33 responses to “100 years since WW I

  1. so telling – and when we can write 100 years since the last war, and be happy in our peace, that too will be amazing; thanks claudia🙂 meanwhile:

    “a sketcher,
    mud soaked in a dugout
    & the sun

    has not stopped shining
    yet”

  2. cool last line…the reflection of his teeth….cool too putting yourself there in the dugout….sometimes we just have to find our place….or help others find their place in the grand picture…

    glad you are back. smiles.

  3. Well it is good to think about the idea that everyone fits in somewhere…..and that no one is out of place everywhere. Smiles. Good to see you back here, Claudia. You were missed.

  4. Here too there are numerous references to the fact that WW1 started a hundred years ago, especially in my region.
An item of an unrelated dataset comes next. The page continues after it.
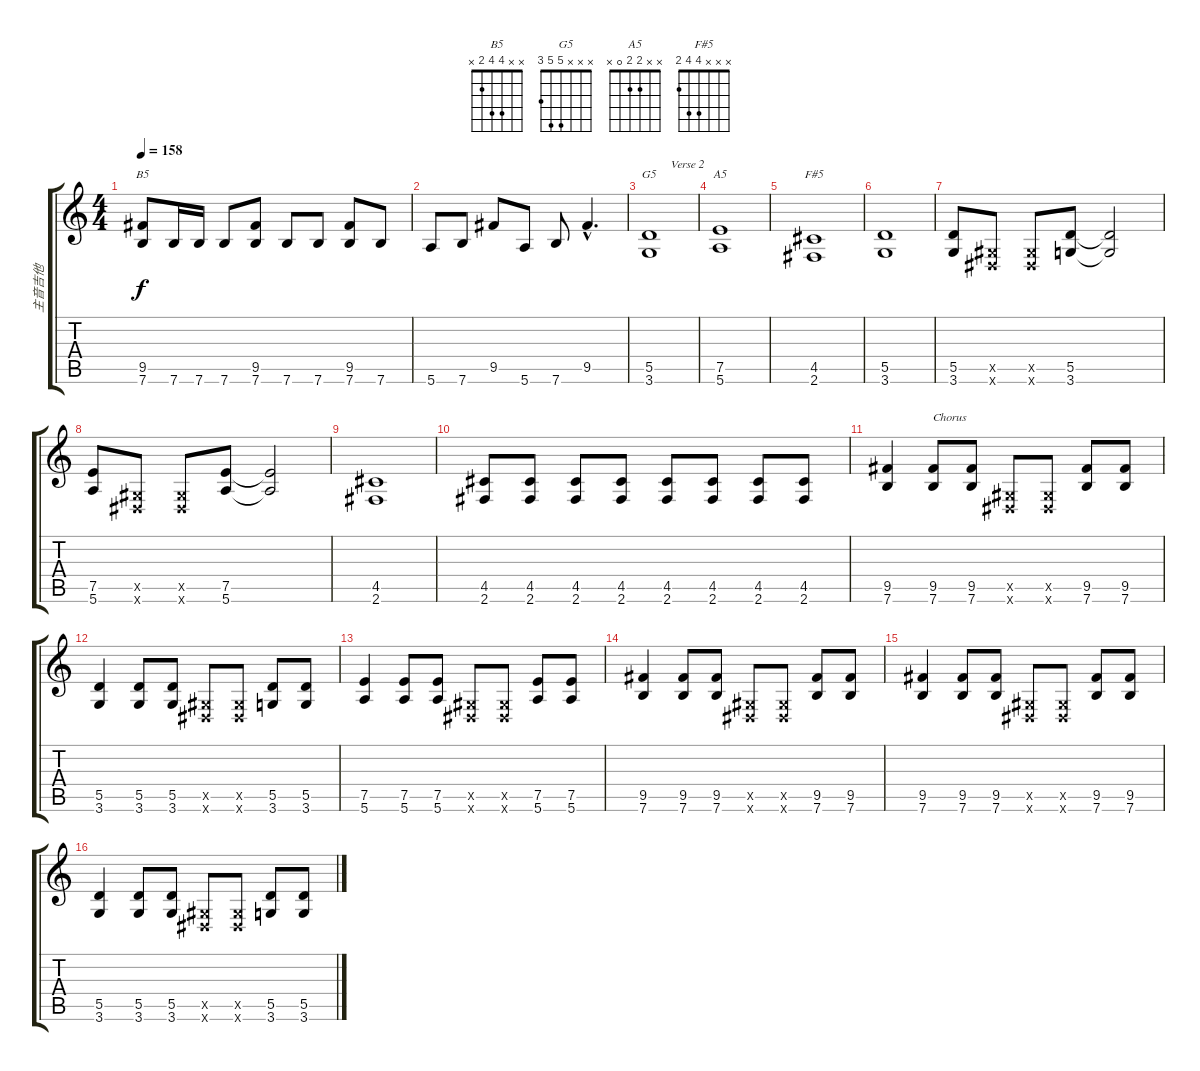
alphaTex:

To my students it seems like centuries ago.

  5. You nailed me, as with many others with /everything you dream & cannot see/–and yes, having you active again makes thing cohesive & balanced in the poetic world. That guy dressed up as a sheik selling whiskey to the children shook me up though; lots to chew on from your take on the image.

  6. Welcome back – good luck with the office work!

    I think if we cold stop worrying less about fitting in, we would find that we all do fit in, after all. Difference is our essence, is it not?

  7. Claudia, I’ve never lived in a place where waging war took place. The “after” made me “see” things, the wounded soldier…and I, wondering what must he have thought about the whole thing?? (Notice the double marks–grin!)

    WARS and GARBAGE DUMPLS we’ll have with us always. AND always there will be some of US who wonder, “How come I don’t fit in?” Is it because my teeth are mud-and-sand encrusted?

    Mind-bending piece of work. GOOD, Claudia.
    PEACE and LIGHT!

  8. Kudos for bringing the musical instruments in right away–that guitar image in the costumed figure is hard to miss. The image encourages a kind of self-reflection, I think, based on dissociation. I love the way you’ve ended the poem.

  9. Welcome back Claudia – we haven’t spoken in a few weeks🙂

    I enjoyed the reference to world war – it gives you a unique dimension here. I love the touch of history.

  10. There must be something in Germany that is like a bell – bronzed over that tolls for the lost souls, for the strange twists of fate, for the post war period, for the new Germany that is tied now to so much art and music and modernity and yet those terrible times must haunt the old places like ghosts that no one wants to see.

    You don’t often touch on that as your work is so full of joy, beauty and eloquence but here the irony seeps through (if that’s what it is) – I guess just the weirdness that life goes on and time transforms.

    I always love your work – it gives me love, images, imagination and you.
    Thank you Claudia for being you and being in my life.

  11. Lovely to have you back, Claudia, and with a flourish! Beyond the shopping street lies the rot and stench, another reign, another crippled soldier… and you can enumarate all that horror and pestilence, yet suffuse it with light and tolerance. Beautiful!

  12. I gave this a couple of reads…it deserves it. For me, it paints the devastation of the aftermath of war on a country and its people. I like that you chose WWI–a more distant war, because the effects endure in subsequent generations. Are we getting ready for another conflagration–I sure pray we aren’t. Our world cannot endure more scars or financial burdens. That’s how I read it and to me it was so thought-provoking.